Recently, while playing XBox with my boys, as they pined for the next, much more amazingly life-enhancing Xbox inception, I thought "Do you kids realize that all we had was Pong?"
"I can't get no satisfaction. I try and I try and I try and I try. But I can't get no. No, no, no. Hey, hey...HEY! That's what I say." -- The Rolling Stones
And when they expound upon the culinary advancement that is the double down, I attempt to put things into perspective with:
"Ain't that America? Home of the free." -- John Mellencamp
Dripping in not so much mayonnaise as sarcasm.
"This dinner looks like dog crap!" My son will exclaim at the dinner table. I simply look at him and demurely say:
"Don't do me like that." -- Tom Petty
And when they come home upset about their day, wanting to throw in the chips?
"Don't stop thinkin' about tomorrow. Don't stop. It'll soon be here. It'll be better than before. Yesterday's gone. Yesterday's gone." -- Fleetwood Mac
When a best friend suddenly turns on them and the girl my son has been crushing on goes to the dance with his buddy, or someone gave one of my boys a hard time at school, I turn to them and offer that,
"Everybody hurts...sometimes..." -- REM
When they just want to hole up in their bedrooms and play video games despite all the amazing things this world has to offer, I remind them that no, they don't have to live like a refugee.
Of course there are lessons to be learned from rock music. As a songwriter, I know this and I try to use it to everyone's advantage. After all, the songwriters I'm referencing all went through their own stuff and toiled to put it all to paper in a concise and relatively snappy, relatable fashion that the masses could utilize as a buffer from life's disappointments and cruelties. They're like modern day parables, little nuggets of truth and candor rolled up into tasty bite size offerings of wisdom that you can also dance to.

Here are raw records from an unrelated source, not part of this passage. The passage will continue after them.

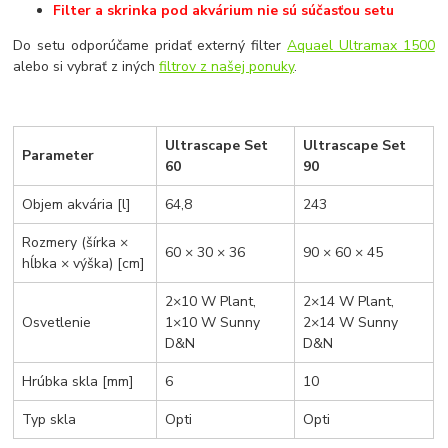
Filter a skrinka pod akvárium nie sú súčasťou setu
Do setu odporúčame pridať externý filter
Aquael Ultramax 1500
alebo si vybrať z iných
filtrov z našej ponuky
.
Ultrascape Set
Ultrascape Set
Parameter
60
90
Objem akvária [l]
64,8
243
Rozmery (šírka ×
60 × 30 × 36
90 × 60 × 45
hĺbka × výška) [cm]
2×10 W Plant,
2×14 W Plant,
Osvetlenie
1×10 W Sunny
2×14 W Sunny
D&N
D&N
Hrúbka skla [mm]
6
10
Typ skla
Opti
Opti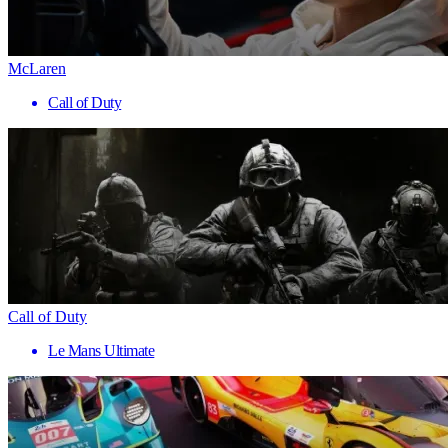
McLaren
Call of Duty
Call of Duty
Le Mans Ultimate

I'm simply pointing this out to my offspring in case they don't pick up on these allegories screaming from the kitchen speakers. My Rolling Stones is not my mother's Herb Alpert and the Tijuana Brass. And 10,000 Maniacs certainly wasn't my answer to her 10,000 Strings. Though maybe I was able to glean some romantic wisdom from "There I go and spoil it all by saying something stupid like I love you".
As a modern parent, I try to be on top of the messages in today's music. So far, at the risk of sounding like a fuddy-duddy with respect to their P. Diddy, I can't find a whole lot of positive, sage advice out there.
The times, they are a changin'.
It seems like most messages sent by artists catering to today's younger demographic get their point across through media antics rather than lyrical content. But maybe that's just age and cynicism talking.
Every time that I look in the mirror... all these lines in my face get me clearer. The past is gone... " -- Aerosmith
But then, the '80s didn't exactly wax philosophical with ditties like "Everybody have fun tonight...everybody wang chung tonight... " Let's be honest.
Then again, if on a particularly trying day, in the absence of one of my own brilliant musings, I can turn to one of my kids and say something like...
"Oh...woah, woah, sweet child of mine...every day is a winding road and although the first cut is the deepest, you just gotta soak up the sun and realize that baby, you were born to run. You've got a hubcap, diamond star halo, you're dirty, sweet and you're my kid. Whatever is troubling you my son, let it be" -- Everybody
...that's a real plus.
Sometimes I'll even throw in a few from the current stockpile of lyrical nuggets. Still, the tried and true are lyrics that are just as much ours as theirs; maybe even more.
"Don't wanna be an American idiot...don't want a nation under the new media...information age of hysteria...it's calling out to idiot America." -- Green Day
You know, just to keep things real.
Oh... time may change me... but I can't change time.